Entry requirements for courses can change. Always contact the college, university or training provider to check exactly what you'll need.


Many courses and employers will require qualifications at SCQF levels 4 to 6.

You would need relevant work-based experience and qualifications such as: 

  • a Scottish Vocational Qualification in Electrical Installation (SVQ level 3) or Certificate in Technical Theatre Support: Sound, Light and Stage (QCF level 2/3).
  • a National Certificate (SCFQ level 6), Higher National Certificate (SCQF level 7), Higher National Diploma (SCQF level 8) or degree (SCQF level 9/10) in Technical Theatre or Production Technology.

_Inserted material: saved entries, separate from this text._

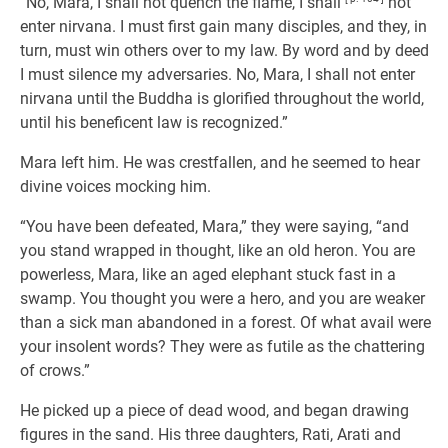
“No, Mara, I shall not quench the flame, I shall
not
enter nirvana. I must first gain many disciples, and they, in
turn, must win others over to my law. By word and by deed
I must silence my adversaries. No, Mara, I shall not enter
nirvana until the Buddha is glorified throughout the world,
until his beneficent law is recognized.”
Mara left him. He was crestfallen, and he seemed to hear
divine voices mocking him.
“You have been defeated, Mara,” they were saying, “and
you stand wrapped in thought, like an old heron. You are
powerless, Mara, like an aged elephant stuck fast in a
swamp. You thought you were a hero, and you are weaker
than a sick man abandoned in a forest. Of what avail were
your insolent words? They were as futile as the chattering
of crows.”
He picked up a piece of dead wood, and began drawing
figures in the sand. His three daughters, Rati, Arati and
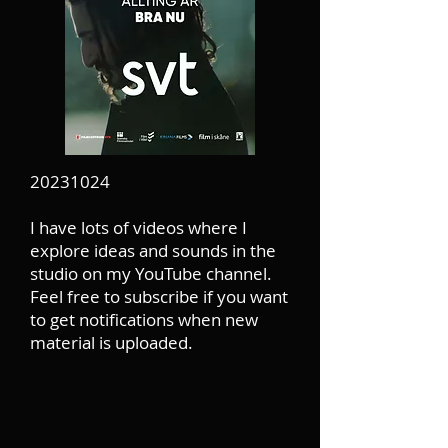
20231024
I have lots of videos where I
explore ideas and sounds in the
studio on my YouTube channel.
Feel free to subscribe if you want
to get notifications when new
material is uploaded.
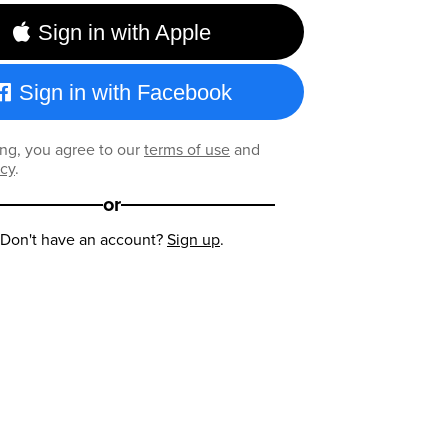
Sign in with Apple
Sign in with Facebook
ng, you agree to our
terms of use
and
icy
.
or
Don't have an account?
Sign up
.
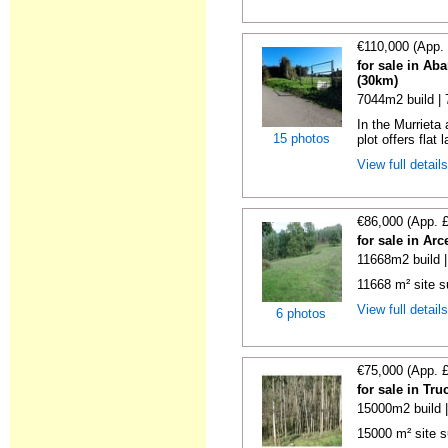
€110,000 (App.
for sale in Ab
(30km)
7044m2 build |
In the Murrieta
15 photos
plot offers flat 
View full detail
€86,000 (App. 
for sale in Ar
11668m2 build 
11668 m² site su
View full detail
6 photos
€75,000 (App. 
for sale in Tr
15000m2 build 
15000 m² site s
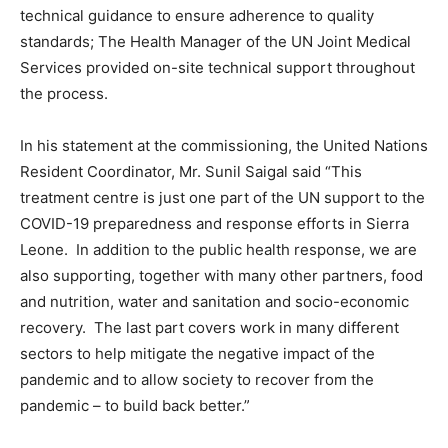
technical guidance to ensure adherence to quality
standards; The Health Manager of the UN Joint Medical
Services provided on-site technical support throughout
the process.
In his statement at the commissioning, the United Nations
Resident Coordinator, Mr. Sunil Saigal said “This
treatment centre is just one part of the UN support to the
COVID-19 preparedness and response efforts in Sierra
Leone. In addition to the public health response, we are
also supporting, together with many other partners, food
and nutrition, water and sanitation and socio-economic
recovery. The last part covers work in many different
sectors to help mitigate the negative impact of the
pandemic and to allow society to recover from the
pandemic – to build back better.”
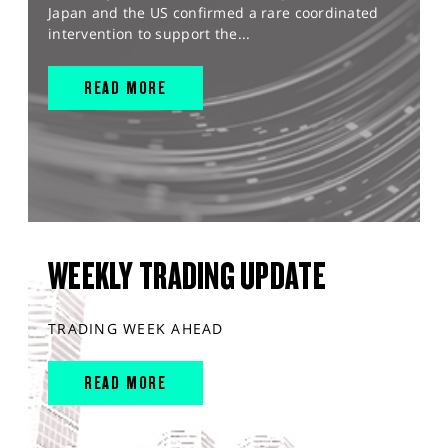
Japan and the US confirmed a rare coordinated
intervention to support the...
READ MORE
WEEKLY TRADING UPDATE
TRADING WEEK AHEAD
READ MORE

You can enter some Technical Theatre National Certificate or National Qualification courses (SCQF 2-6) with no formal qualifications but most courses ask for National 4/5 qualifications (SCQF level 4/5).

You can enter Higher National Certificate (SCQF level 7) or Higher National Diploma courses (SCQF level 8) with National 4/5 qualifications and one to two Highers or equivalent qualifications.

Entry to a degree (SCQF level 9/10) usually requires National 5 qualifications and a minimum of three Highers or a relevant HNC/HND. 

Useful subjects

  • Maths (required by many courses and employer)
  • Science subjects, in particular physics (required by many courses and employer)
  • English
  • Technologies such as engineering science
  • Photography
  • Media
  • Drama 

Helpful to have

Qualifications and experience working with lighting or similar technologies within photography, drama or film.

The Association of British Theatre Technicians (ABTT) runs special courses that may be very helpful.